How to avoid the debt trap: Here's 5 rules to follow

 Money packets in the form of Singapore currencies, being sold at a Ramadan bazaar in Geylang Serai on Aug 16, 2012. PHOTO: BERITA HARIAN
Money packets in the form of Singapore currencies, being sold at a Ramadan bazaar in Geylang Serai on Aug 16, 2012. PHOTO: BERITA HARIAN

SINGAPORE - The Monetary Authority of Singapore is clamping down on consumer debt, announcing on Monday tighter limits on the amount of unsecured debt that borrowers can hold. Unsecured debt is borrowing not backed by any collateral, such as credit card debt and personal loans.

At the same time, the Association of Banks in Singapore and Credit Counselling Singapore unveiled a new repayment assistance scheme to help those over the limit to cut their debt by allowing them to repay the excess debt at a lower interest rate.

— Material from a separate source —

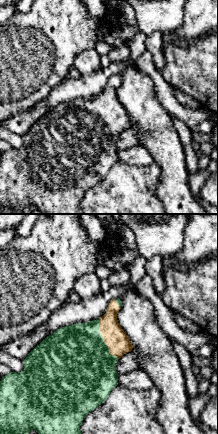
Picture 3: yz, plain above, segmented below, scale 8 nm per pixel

But how can we avoid the debt trap in the first place?

The Straits Times spoke to Mr Alfred Chia, chief executive at financial advisory firm SingCapital Pte Ltd, who gave these five rules to follow:

1. Distinguish needs from wants

In Mr Chia's experience, many people incur excess credit card debt through overspending because of their inability to tell needs from wants. He raised the example of a handbag, pointing out that while one may need a bag for daily usage, one only wants a luxury bag costing thousands of dollars.

2. Prepare for emergencies

Mr Chia noted that while some people fell into debt through overspending, others had been trapped by emergency needs such as medical bills, particularly those without appropriate insurance coverage.

3. Invest wisely

Still others had lost money to poor investment choices and found themselves indebted, said Mr Chia.

He warned investors against using their credit cards for investments as it is risking borrowed money. Also, he advised investors to gain a good understanding of the investment product and of the risks they were willing to take before making any investment.

4. Don't count your chickens before they hatch

Mr Chia pointed out that many people fell into the trap of "spending future money". They relied on expected sources of income such as bonuses and pay increments to finance future repayments, only to find themselves deep in debt when those sources were unexpectedly cut off.

He also noted that even debts that initially seem manageable may rapidly "snowball" because of compounding interest, which he said was at an average of 25 per cent.

5. Use the 4321 formula

Mr Chia prescribes a formula of 4321, which he also abbreviates as LESS:

- Loans, including housing, car and credit card loans, should not exceed 40 per cent of one's income.

- Expenses should not exceed 30 per cent of one's income. They can be covered with credit cards, but these should be paid off every month.

- One should save around 20 per cent of one's income on long-term financial goals such as marriage and retirement planning.

- One should save around 10 per cent of one's income for insurance coverage for oneself and one's loved ones.